¿Y quién es él? Él se llama Mat y es alto, delgado, guapo, simpático; vamos, un perfecto cabrón. Las tenía a todas locas en la oficina; bueno, nos tenía a todas locas. Siempre de buen humor, con sus mejores galas y con abundante perfume se paseaba por la oficina coqueteando con unas y otras.
Pero entre nosotros había algo más. Yo lo notaba y él lo sabía. Siempre que me miraba, yo no bajaba la mirada, le provocaba. Todo el tiempo mis ojos le gritaban: «¡Te voy a comer, te voy a comer…!», en plan loba feroz.
Hasta que me lo propuse: él iba a ser mío.

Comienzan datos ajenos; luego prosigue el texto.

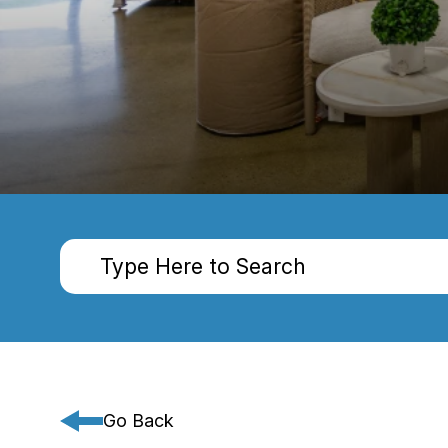
Go Back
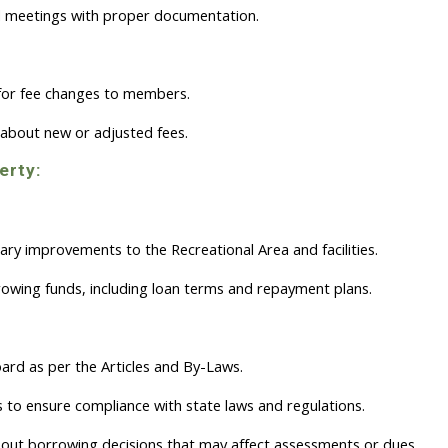
 meetings with proper documentation.
 for fee changes to members.
about new or adjusted fees.
erty:
ry improvements to the Recreational Area and facilities.
owing funds, including loan terms and repayment plans.
rd as per the Articles and By-Laws.
s to ensure compliance with state laws and regulations.
t borrowing decisions that may affect assessments or dues.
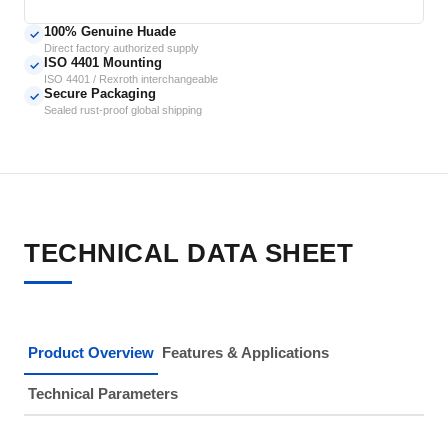
100% Genuine Huade
✓
Direct factory authorized supply
ISO 4401 Mounting
✓
ISO 4401 / Rexroth interchangeable
Secure Packaging
✓
Sealed rust-proof global shipping
TECHNICAL DATA SHEET
Product Overview
Features & Applications
Technical Parameters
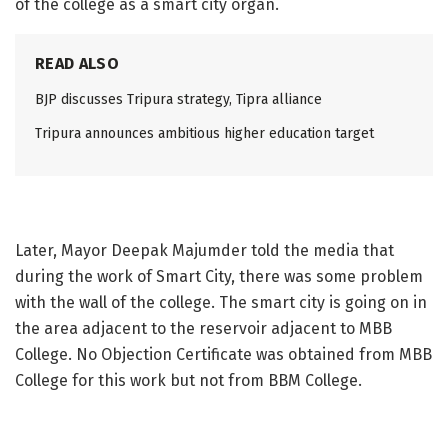
of the college as a smart city organ.
READ ALSO
BJP discusses Tripura strategy, Tipra alliance
Tripura announces ambitious higher education target
Later, Mayor Deepak Majumder told the media that
during the work of Smart City, there was some problem
with the wall of the college. The smart city is going on in
the area adjacent to the reservoir adjacent to MBB
College. No Objection Certificate was obtained from MBB
College for this work but not from BBM College.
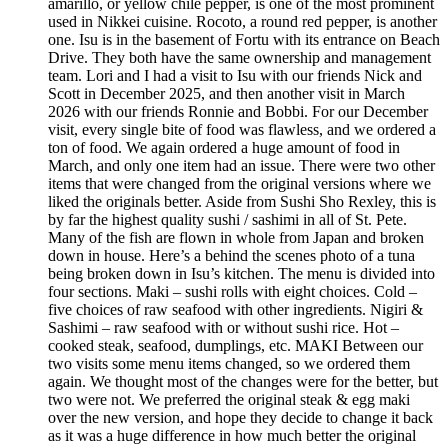
amarillo, or yellow chile pepper, is one of the most prominent
used in Nikkei cuisine. Rocoto, a round red pepper, is another
one. Isu is in the basement of Fortu with its entrance on Beach
Drive. They both have the same ownership and management
team. Lori and I had a visit to Isu with our friends Nick and
Scott in December 2025, and then another visit in March
2026 with our friends Ronnie and Bobbi. For our December
visit, every single bite of food was flawless, and we ordered a
ton of food. We again ordered a huge amount of food in
March, and only one item had an issue. There were two other
items that were changed from the original versions where we
liked the originals better. Aside from Sushi Sho Rexley, this is
by far the highest quality sushi / sashimi in all of St. Pete.
Many of the fish are flown in whole from Japan and broken
down in house. Here’s a behind the scenes photo of a tuna
being broken down in Isu’s kitchen. The menu is divided into
four sections. Maki – sushi rolls with eight choices. Cold –
five choices of raw seafood with other ingredients. Nigiri &
Sashimi – raw seafood with or without sushi rice. Hot –
cooked steak, seafood, dumplings, etc. MAKI Between our
two visits some menu items changed, so we ordered them
again. We thought most of the changes were for the better, but
two were not. We preferred the original steak & egg maki
over the new version, and hope they decide to change it back
as it was a huge difference in how much better the original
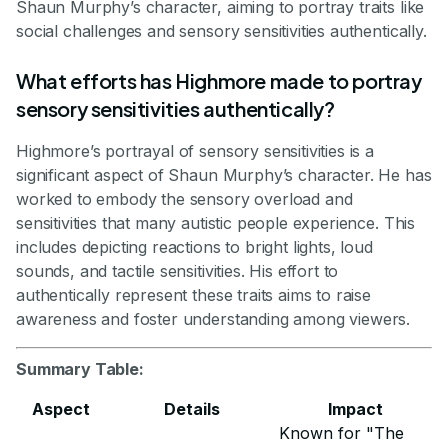
Shaun Murphy’s character, aiming to portray traits like
social challenges and sensory sensitivities authentically.
What efforts has Highmore made to portray
sensory sensitivities authentically?
Highmore’s portrayal of sensory sensitivities is a
significant aspect of Shaun Murphy’s character. He has
worked to embody the sensory overload and
sensitivities that many autistic people experience. This
includes depicting reactions to bright lights, loud
sounds, and tactile sensitivities. His effort to
authentically represent these traits aims to raise
awareness and foster understanding among viewers.
Summary Table:
Aspect
Details
Impact
Known for "The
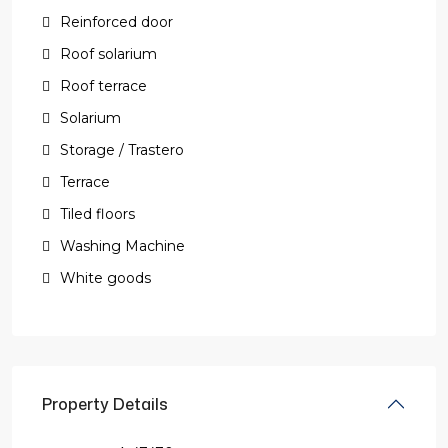
Reinforced door
Roof solarium
Roof terrace
Solarium
Storage / Trastero
Terrace
Tiled floors
Washing Machine
White goods
Property Details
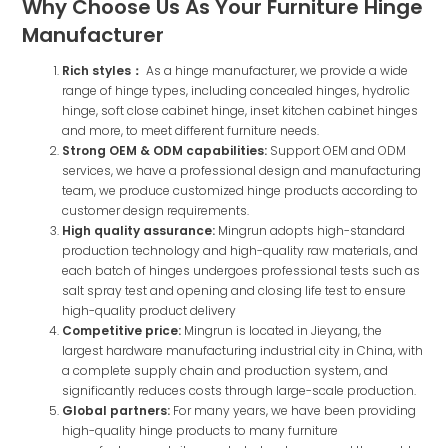
Why Choose Us As Your Furniture Hinge
Manufacturer
Rich styles：
As a hinge manufacturer, we provide a wide
range of hinge types, including concealed hinges, hydrolic
hinge, soft close cabinet hinge, inset kitchen cabinet hinges
and more, to meet different furniture needs.
Strong OEM & ODM capabilities:
Support OEM and ODM
services, we have a professional design and manufacturing
team, we produce customized hinge products according to
customer design requirements.
High quality assurance:
Mingrun adopts high-standard
production technology and high-quality raw materials, and
each batch of hinges undergoes professional tests such as
salt spray test and opening and closing life test to ensure
high-quality product delivery
Competitive price:
Mingrun is located in Jieyang, the
largest hardware manufacturing industrial city in China, with
a complete supply chain and production system, and
significantly reduces costs through large-scale production.
Global partners:
For many years, we have been providing
high-quality hinge products to many furniture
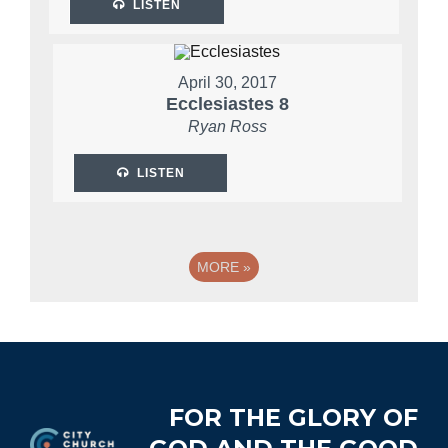
LISTEN
April 30, 2017
Ecclesiastes 8
Ryan Ross
LISTEN
MORE
»
Footer
FOR THE GLORY OF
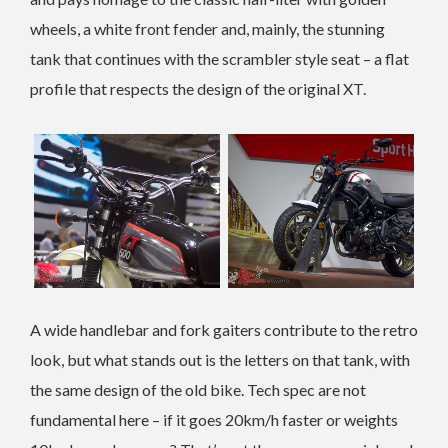
wheels, a white front fender and, mainly, the stunning
tank that continues with the scrambler style seat – a flat
profile that respects the design of the original XT.
A wide handlebar and fork gaiters contribute to the retro
look, but what stands out is the letters on that tank, with
the same design of the old bike. Tech spec are not
fundamental here – if it goes 20km/h faster or weights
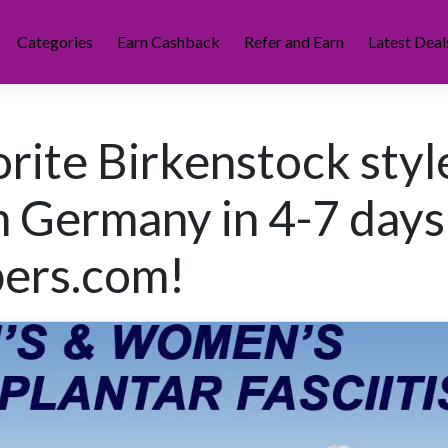
Categories
Earn Cashback
Refer and Earn
Latest Deal
orite Birkenstock styl
m Germany in 4-7 days
pers.com!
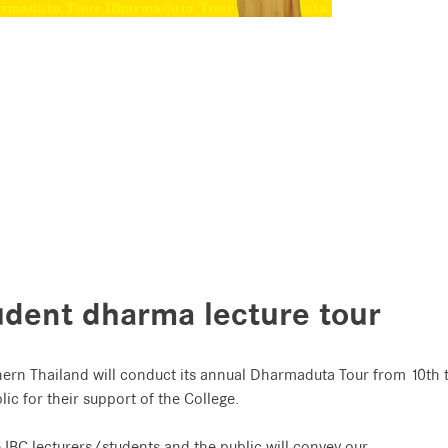
.
udent dharma lecture tour
hern Thailand will conduct its annual Dharmaduta Tour from 10th 
ic for their support of the College.
e IBC lecturers/students and the public will convey our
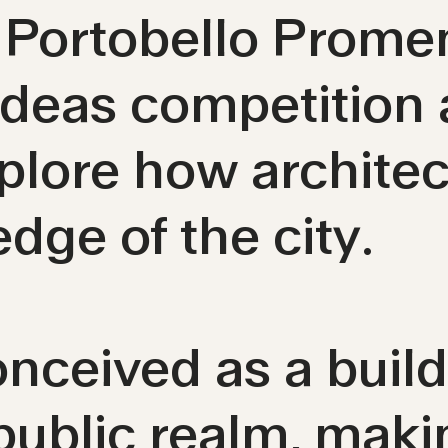
r Portobello Prom
 ideas competition
xplore how archite
edge of the city.
nceived as a buil
public realm, makin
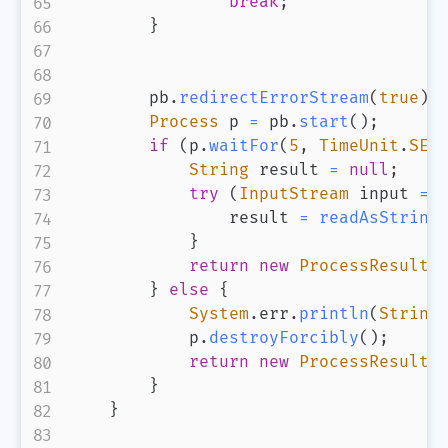
break
;
}
        pb
.
redirectErrorStream
(
true
)
;
Process
 p 
=
 pb
.
start
(
)
;
if
(
p
.
waitFor
(
5
,
TimeUnit
.
SEC
String
 result 
=
null
;
try
(
InputStream
 input 
=
 
                result 
=
readAsString
}
return
new
ProcessResult
(
}
else
{
System
.
err
.
println
(
String
            p
.
destroyForcibly
(
)
;
return
new
ProcessResult
(
}
}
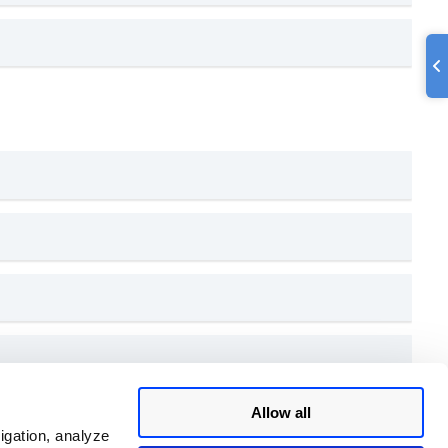
Allow all
igation, analyze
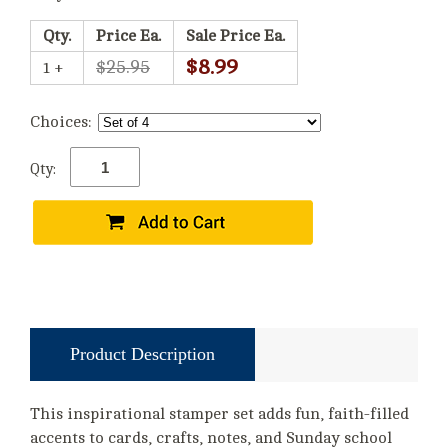
Qty.
Price Ea.
Sale Price Ea.
$8.99
$25.95
1 +
Choices:
Qty:
Product Description
This inspirational stamper set adds fun, faith-filled
accents to cards, crafts, notes, and Sunday school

Un día, a los pocos meses de nuestros típicos encuentros de los viernes, Irene se acatarró; en realidad, hacía dos días que no asistía al trabajo. Pero ¡no me desanimé! Al contrario, lo había planeado todo. Esa noche me depilé entera, me embadurné todo el cuerpo con mi crema preferida de melón y me puse mi mejor conjunto íntimo.
Me presenté a trabajar con coraje, dispuesta a todo. Mi atuendo era formal, pero altamente provocativo: una falda tubo negra, mis tacones de piel brillante, una camisa de gasa rosada, a través de la cual se transparentaba un sujetador sexy, y encima una americana estrecha y corta que dejaba lucir mis caderas cuando me contoneaba al andar de lado a lado. Había cuidado mi imagen a la perfección; hasta el maquillaje estaba calculado. Tenía unos labios finos, por ello debía marcarlos con un lápiz gel oscuro para acentuarlos; en cambio, con mis ojos grandes sucedía lo contrario: no debía maquillarlos en exceso. Por supuesto, añadí un poco de colorete en los pómulos para definir los rasgos de forma elegante, y ¡tachán!, estaba hecha una artista. No me importaba el qué dirán.
Hasta el conserje de la oficina, un señor menudito de unos sesenta años, me saludó con entusiasmo. Fijándose en mi abundante delantera, le regaló un «buenos días» muy sonriente directamente a mis tetas.
Pensar que en mi adolescencia no paraba de esconderlas, de apretujarlas y de odiarlas. Pero hace unos años descubrí que eran una virtud femenina y una de mis armas de seducción; sin ser vulgar, está claro, se muestran un poco mediante un sutil escote.
¡Por fin había llegado el viernes! Esa mañana Mat pasó por nuestro despacho a saludar y me preguntó por la salud de Irene. Le confirmé que ella hasta el lunes no se incorporaría. Y cuando le iba a dejar caer que igualmente bajaría a por mi caña, él ya había cerrado la puerta.
No me desmoralicé, aunque confieso que el día se me hizo eterno. No curré nada de lo mío. Me pasé las horas deambulando por las redes sociales. Odiaba entrar en su perfil porque estaba siempre con Paula, así se llama su novia; bueno, su prometida y mi jefa. La jefa de todos, heredera de la marca Petit Bisous y multimillonaria.
Lo peor de todo era que Paula, además de celosa y gruñona, era guapísima. Yo le envidiaba su altura. Deseaba tener esas piernas largas y estilizadas; su cara bonita, con sus ojos azules grandes y bien delineados; su boca rosada y carnosa, y su tez blanquísima, sin antecedentes de acné o pecas.
Apagué el ordenador, respiré hondo y salí de la oficina. Me senté sola en el bar por primera vez en meses, y sentí que echaba de menos a Irene. De todas formas, no dejaba de lanzar miradas furtivas hacia la puerta de entrada, esperando que Mat apareciese.